MainControl will integrate its MC/Empower enterprise systems management with Intel's LANDesk Workgroup Manager and HP's OpenView Network Node Manager.

CNET News staff
In a network and systems management software jungle populated by the likes of Tivoli Systems and Computer Associates, a relative newcomer may not survive without partnerships.

With that in mind, MainControl, a Vienna, Virginia-based company founded in 1994, today announced integration of its recently announced MC/Empower enterprise systems management software suite with Intel's LANDesk Workgroup Manager and Hewlett-Packard's OpenView Network Node Manager.

The upshot is that the MC/Empower modules that offer management of mainframe and client-server environments now extend to the desktop with the LANDesk integration and to the entire network as well, through integration with HP's Network Node Manager.

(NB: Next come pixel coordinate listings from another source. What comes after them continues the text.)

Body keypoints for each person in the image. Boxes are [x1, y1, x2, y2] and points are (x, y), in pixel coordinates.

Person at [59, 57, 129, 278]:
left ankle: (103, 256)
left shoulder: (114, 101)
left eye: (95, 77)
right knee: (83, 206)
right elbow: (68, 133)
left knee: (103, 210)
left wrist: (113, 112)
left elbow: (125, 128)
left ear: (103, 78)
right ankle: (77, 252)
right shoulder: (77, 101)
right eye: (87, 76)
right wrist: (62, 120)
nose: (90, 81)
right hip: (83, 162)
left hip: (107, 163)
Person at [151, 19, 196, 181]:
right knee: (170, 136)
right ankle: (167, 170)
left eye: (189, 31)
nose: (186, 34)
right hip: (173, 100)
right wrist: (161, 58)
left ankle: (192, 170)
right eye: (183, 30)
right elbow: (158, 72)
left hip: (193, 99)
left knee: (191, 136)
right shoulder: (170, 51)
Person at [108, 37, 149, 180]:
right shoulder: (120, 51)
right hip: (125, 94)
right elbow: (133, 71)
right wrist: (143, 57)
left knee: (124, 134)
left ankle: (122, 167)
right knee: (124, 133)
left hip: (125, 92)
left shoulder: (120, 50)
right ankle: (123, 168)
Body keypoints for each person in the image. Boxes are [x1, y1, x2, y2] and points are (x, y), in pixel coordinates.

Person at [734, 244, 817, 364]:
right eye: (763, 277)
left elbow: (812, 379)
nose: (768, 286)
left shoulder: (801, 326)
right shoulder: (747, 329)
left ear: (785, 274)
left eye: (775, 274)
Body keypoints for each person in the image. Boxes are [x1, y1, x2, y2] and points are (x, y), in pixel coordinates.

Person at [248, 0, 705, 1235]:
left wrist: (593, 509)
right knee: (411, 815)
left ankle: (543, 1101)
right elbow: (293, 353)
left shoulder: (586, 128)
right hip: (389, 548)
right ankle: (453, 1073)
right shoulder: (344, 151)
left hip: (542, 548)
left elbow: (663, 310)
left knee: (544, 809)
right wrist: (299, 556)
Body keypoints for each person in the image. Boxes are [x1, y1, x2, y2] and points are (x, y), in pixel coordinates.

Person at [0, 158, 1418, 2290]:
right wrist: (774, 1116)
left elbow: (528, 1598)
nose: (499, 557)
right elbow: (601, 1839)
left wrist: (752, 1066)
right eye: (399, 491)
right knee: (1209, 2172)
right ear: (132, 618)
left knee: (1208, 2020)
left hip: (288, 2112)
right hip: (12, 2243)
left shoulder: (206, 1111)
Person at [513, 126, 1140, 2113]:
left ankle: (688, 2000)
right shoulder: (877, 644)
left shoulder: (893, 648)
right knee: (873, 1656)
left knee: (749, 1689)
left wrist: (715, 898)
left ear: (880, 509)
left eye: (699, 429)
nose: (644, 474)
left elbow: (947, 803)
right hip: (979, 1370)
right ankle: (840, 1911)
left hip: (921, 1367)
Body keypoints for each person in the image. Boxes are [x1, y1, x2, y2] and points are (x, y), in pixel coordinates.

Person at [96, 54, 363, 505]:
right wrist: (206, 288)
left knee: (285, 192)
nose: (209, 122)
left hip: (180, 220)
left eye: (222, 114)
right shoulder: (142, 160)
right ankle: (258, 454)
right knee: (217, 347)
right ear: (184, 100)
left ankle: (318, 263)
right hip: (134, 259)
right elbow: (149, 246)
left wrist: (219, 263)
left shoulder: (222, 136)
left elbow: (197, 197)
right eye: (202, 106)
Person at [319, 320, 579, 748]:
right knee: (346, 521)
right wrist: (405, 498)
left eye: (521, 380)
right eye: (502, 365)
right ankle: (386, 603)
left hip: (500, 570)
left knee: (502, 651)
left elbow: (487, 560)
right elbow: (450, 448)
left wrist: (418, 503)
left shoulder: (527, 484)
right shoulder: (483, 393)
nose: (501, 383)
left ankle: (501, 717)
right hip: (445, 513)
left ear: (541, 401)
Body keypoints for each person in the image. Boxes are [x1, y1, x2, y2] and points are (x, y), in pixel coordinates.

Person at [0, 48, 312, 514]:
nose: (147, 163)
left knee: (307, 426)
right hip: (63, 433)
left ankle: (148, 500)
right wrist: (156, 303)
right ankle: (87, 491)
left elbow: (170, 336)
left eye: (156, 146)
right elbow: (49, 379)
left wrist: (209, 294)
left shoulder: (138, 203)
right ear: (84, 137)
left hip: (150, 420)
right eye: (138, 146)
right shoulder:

MC/Empower uses a layered, object-oriented architecture consisting of five modules that perform specific systems management tasks: automated inventory of assets (Enterprise Explorer), electronic software distribution (SoftwareJet), bulk data transfer management (DataJet), asset management (ValueWise), and help desk problem management (HelpCenter).

By the end of the year, the company will introduce a new module called Chronicle that tracks all changes made to a particular system during the life of that system and stores them in a relational database, according to Zack Margolis, vice president of marketing at MainControl.

Margolis said MainControl has found a market by offering software products that manage a system through the entire life of that system, taking into account upgrades and component replacements. A typical site that might gain an advantage with MC/Empower modules would be an enterprise with 3,000 or more desktops and a back-end mainframe.